WORK INSTRUCTION: Each line of the data below that carries the word "medios" needs to be copied.

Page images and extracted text
————

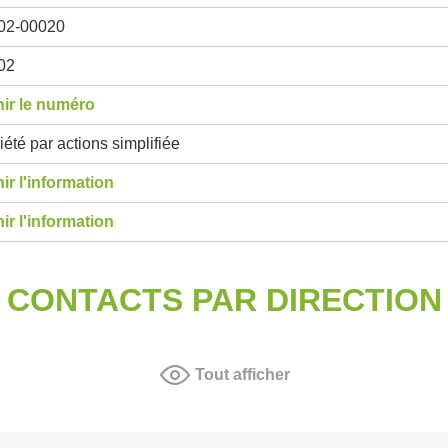
02-00020
02
ir le numéro
été par actions simplifiée
ir l'information
ir l'information
CONTACTS PAR DIRECTION
Tout afficher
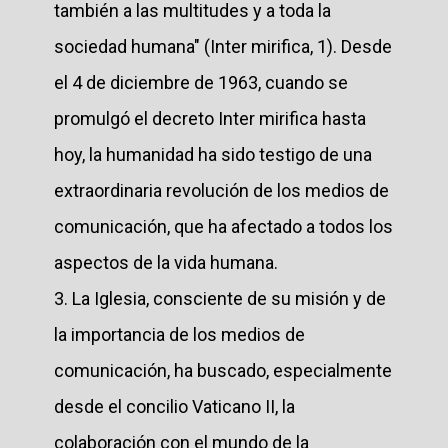
también a las multitudes y a toda la
sociedad humana" (Inter mirifica, 1). Desde
el 4 de diciembre de 1963, cuando se
promulgó el decreto Inter mirifica hasta
hoy, la humanidad ha sido testigo de una
extraordinaria revolución de los medios de
comunicación, que ha afectado a todos los
aspectos de la vida humana.
3. La Iglesia, consciente de su misión y de
la importancia de los medios de
comunicación, ha buscado, especialmente
desde el concilio Vaticano II, la
colaboración con el mundo de la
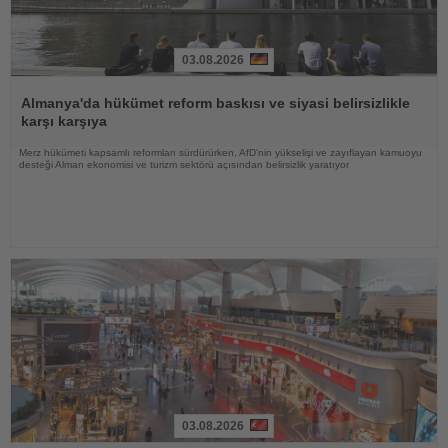
03.08.2026
Haberi
Oku
Almanya'da hükümet reform baskısı ve siyasi belirsizlikle
karşı karşıya
Merz hükümeti kapsamlı reformları sürdürürken, AfD'nin yükselişi ve zayıflayan kamuoyu
desteği Alman ekonomisi ve turizm sektörü açısından belirsizlik yaratıyor
03.08.2026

————

RESPONSE AREA:
extraordinaria revolución de los medios de
la importancia de los medios de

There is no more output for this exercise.